▶ AUSGANGSTEXT:
====================

BGH: Bahnt sich Änderung der Rechtsprechung zum Vermögensbegriff an?

A. Sachverhalt (vereinfacht)

Der drogensüchtige D konsumierte den Rest seines Heroinvorrats und befürchtete Entzugserscheinungen. Nachdem D vergeblich versucht hat, Heroin zu kaufen, erfuhr er, dass der N damit Handel treibt. Er beschloss, N mit Gewalt zur Herausgabe von Heroin zu zwingen. D trat die Wohnungstür des N ein und fragte ihn sogleich nach “Dope”, worauf dieser erwiderte, dass er keines besitze. Deshalb hielt D dem N ein Messer vor das Gesicht und forderte „Gib das Dope raus“. N gab deswegen drei Plomben Heroin heraus, wobei er davon ausging, dass D das Heroin ohne seine Hilfe nicht gefunden hätte.

Hat D sich wegen Erpressung strafbar gemacht?

B. Die Entscheidung des BGH (Beschl. v. 01.06.2016 – 2 StR 335/15)

====================

▶ AUFGABENSTELLUNG:
Schreiben Sie aus dem Text zur BGH-Entscheidung den Abschnitt wortgetreu ab, der mit „BGH: Bahnt sich“ beginnt und mit „2 StR 335/15)“ endet. Das nachstehende Material wird für die Bearbeitung nicht benötigt.

▶ GESAMMELTES MATERIAL:
====================

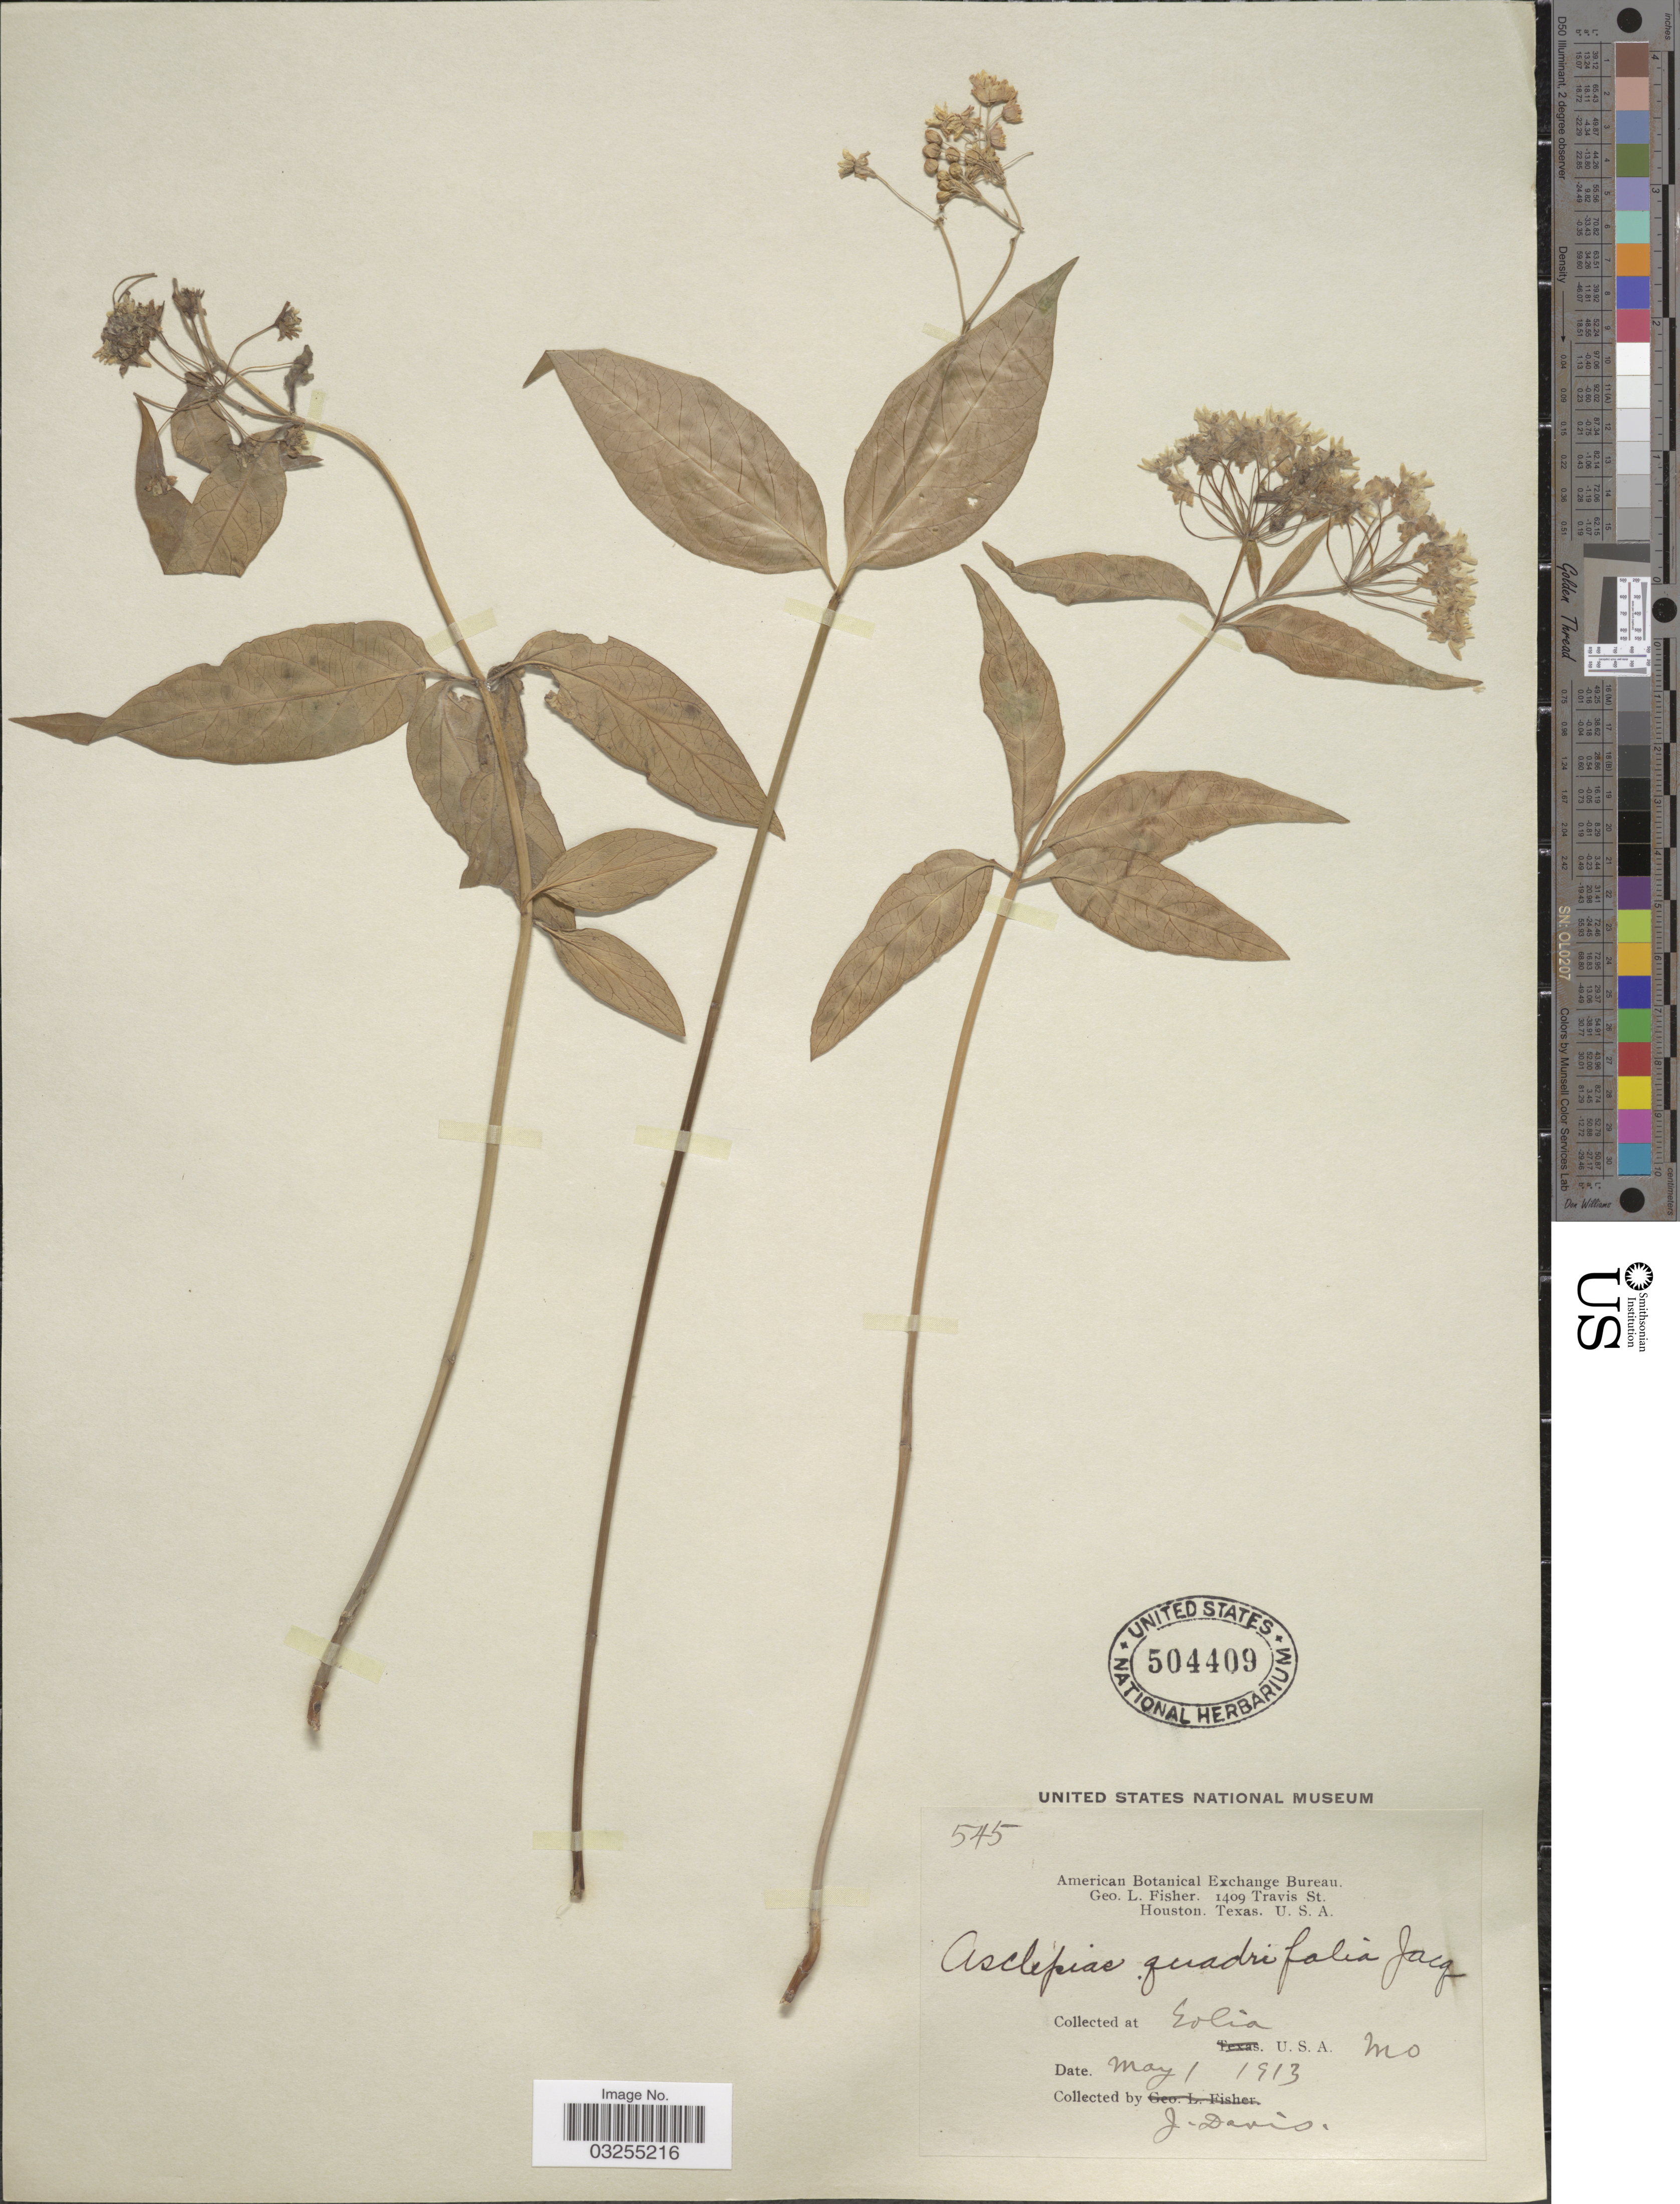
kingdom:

====================

▶ LÖSUNG:
BGH: Bahnt sich Änderung der Rechtsprechung zum Vermögensbegriff an?

A. Sachverhalt (vereinfacht)

Der drogensüchtige D konsumierte den Rest seines Heroinvorrats und befürchtete Entzugserscheinungen. Nachdem D vergeblich versucht hat, Heroin zu kaufen, erfuhr er, dass der N damit Handel treibt. Er beschloss, N mit Gewalt zur Herausgabe von Heroin zu zwingen. D trat die Wohnungstür des N ein und fragte ihn sogleich nach “Dope”, worauf dieser erwiderte, dass er keines besitze. Deshalb hielt D dem N ein Messer vor das Gesicht und forderte „Gib das Dope raus“. N gab deswegen drei Plomben Heroin heraus, wobei er davon ausging, dass D das Heroin ohne seine Hilfe nicht gefunden hätte.

Hat D sich wegen Erpressung strafbar gemacht?

B. Die Entscheidung des BGH (Beschl. v. 01.06.2016 – 2 StR 335/15)